The lights above him flickered, casting long shadows across the hallway. His pulse hammered in his ears. He forced a breath through his teeth, fighting the urge to run.
A low scraping sound echoed from somewhere deeper inside the ship.
It was no longer at the elevator.
It was inside the ventilation shaft.
Kael spun toward the sound. The vents along the walls vibrated softly, as if something was crawling through them. Something large. He tightened his grip on the plasma cutter.
"AI," he whispered, "trace the movement."
No answer.
"AI!"
Static.
Then:
"…it's… in the main deck… moving fast…"
Kael swallowed. "Is it heading toward the cockpit?"
"No… toward the cryochamber."
He froze.
The cryochamber was sealed months ago, ever since the crew vanished. Kael had never reopened it. He still couldn't bring himself to step into that cold, silent room where forty empty pods stared back at him like unblinking coffins.
Why was it going there?
"AI," he said quietly, "access internal cameras."
"Only two are operational."
"Show me."
Two grainy feeds appeared on the nearest console screen. Kael moved closer.
Camera 1 Engineering Hall:
The lights flickered. Shadows stretched across the floor. Nothing moved.
Camera 2 Cryochamber Entrance:
A narrow corridor. Frost lined the walls. The door stood sealed.
A faint shape flickered across the edge of the camera frame.
Kael leaned closer.
Then something crawled into view slowly, deliberately a long metallic limb emerging first, then the angular, fractured face. It reached the cryochamber door and pressed its hand against the access panel.
The panel lit up.
Kael's eyes widened.
"It's using the ship's systems."
A moment later, the heavy door slid open. Cold mist spilled into the corridor.

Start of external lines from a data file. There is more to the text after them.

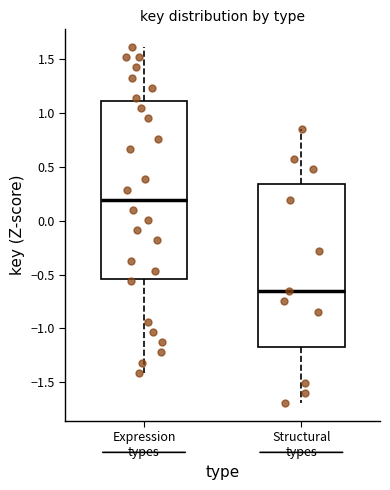

Which box has the highest median line?

Expression types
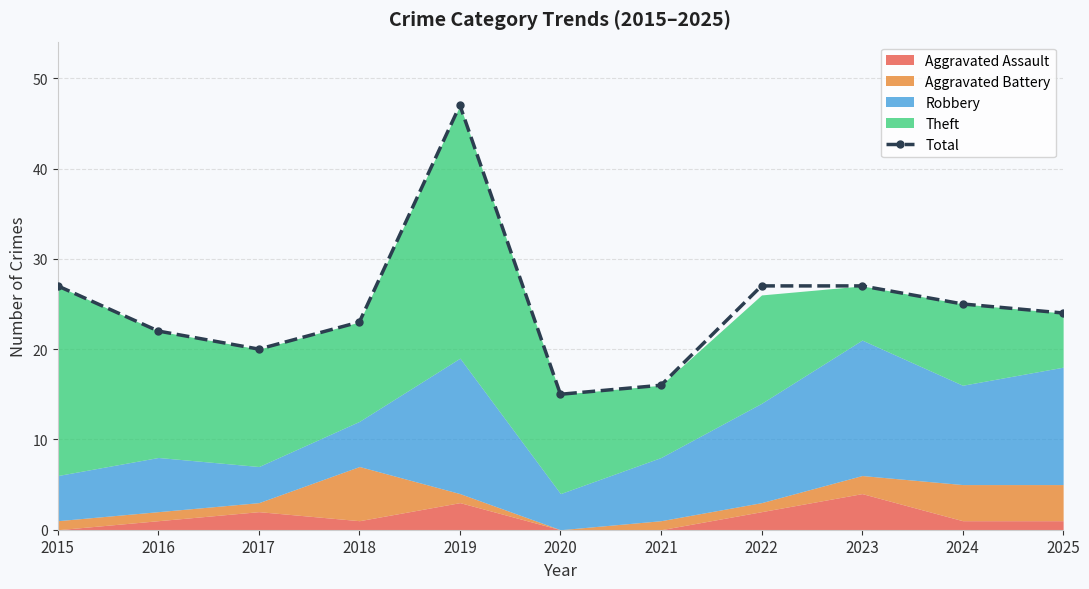

What is the difference between the second highest and minimum values?

12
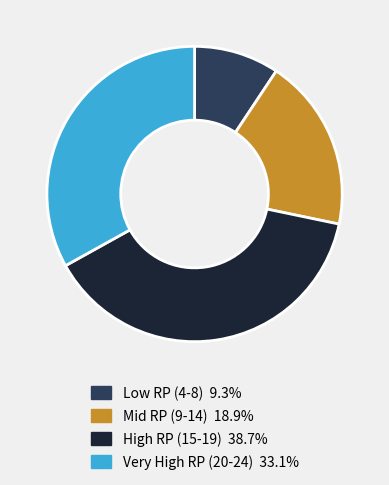

How many slices are in this pie chart?

4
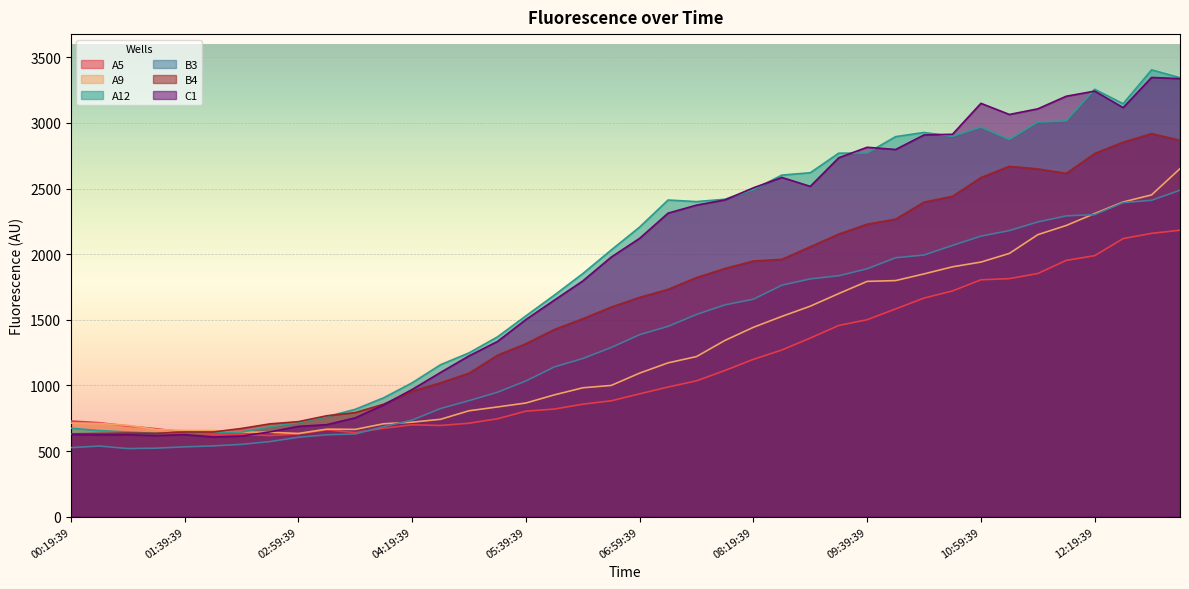

Does the chart display data point markers on the line(s)?

No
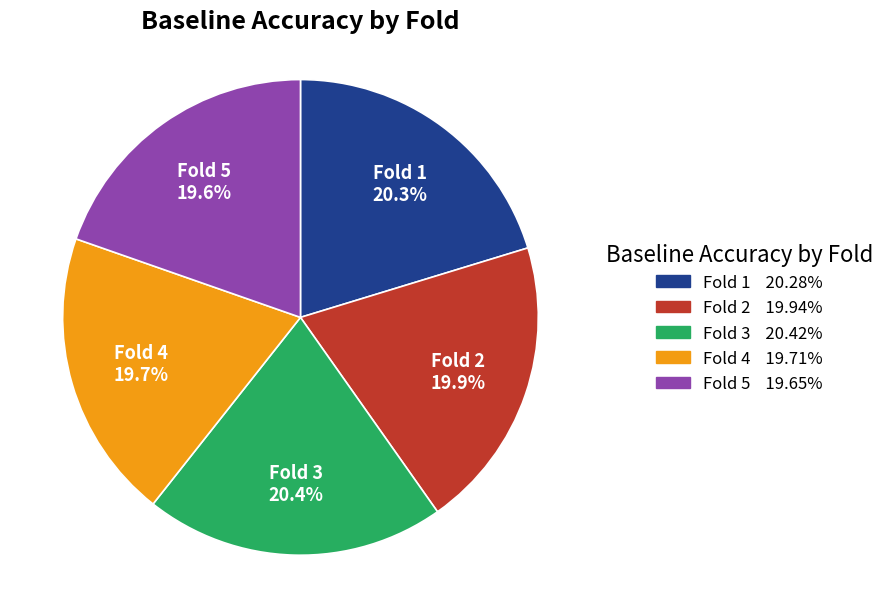

Does Fold 2 account for over 50% of the chart?

No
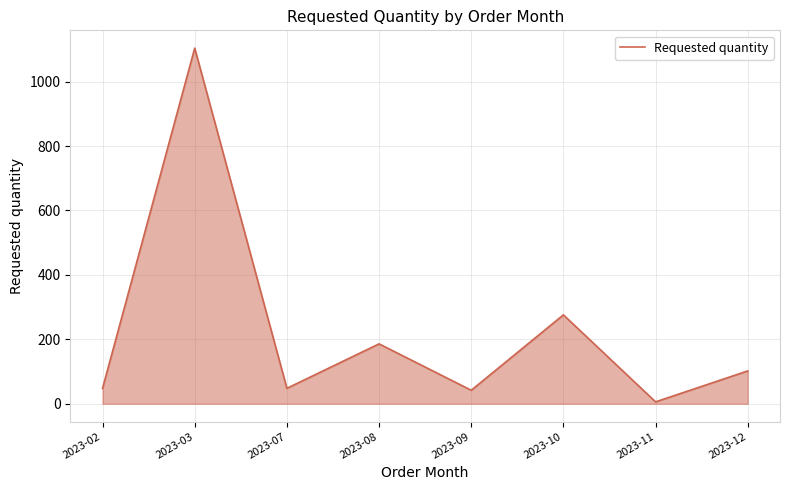

The chart shows a value of 1104 at 2023-03. True or false?

True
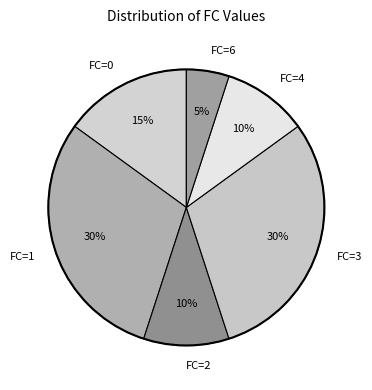

Which category has the smallest portion of the pie?

FC=6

Kael's breath tightened. "AI. Seal that door. Now."
Silence.
"AI."
"…I can't… it locked me out…"
Kael inhaled sharply. "What do you mean locked you out?"
"The creature is overriding internal controls. It has taken partial access of the command network."
The creature stepped inside the cryochamber. The camera flickered. The feed dissolved into static.
Kael stared at the screen, fists clenched. His throat felt tight, pressure building behind his ribs.
"What is it looking for?" he whispered.
The AI's voice came back faintly.
"…Captain… I detected an internal shift in cryopod 04…"
Kael stopped breathing.
Pod 04.
He knew that pod better than any other. He had stood in front of it for hours after the disappearance, unable to open it, unable to accept what happened.
Pod 04 wasn't empty.
It held the only body they ever recovered.
"AI," Kael whispered, voice cracking despite himself, "scan Pod 04."
Silence.
Then:
"…Captain… I'm reading movement."
Kael's blood ran cold.
"What kind of movement?"
"…biological."
Kael's world tilted.
"That's impossible."
"It shouldn't be moving," the AI agreed. "But something inside Pod 04 is waking up."
Kael stared at the dark corridor ahead of him.
For the first time since the crew vanished, he felt something he hated more than loneliness.
Fear.
Deep, cold fear.
Not of the creature.
But of what or who was inside that pod.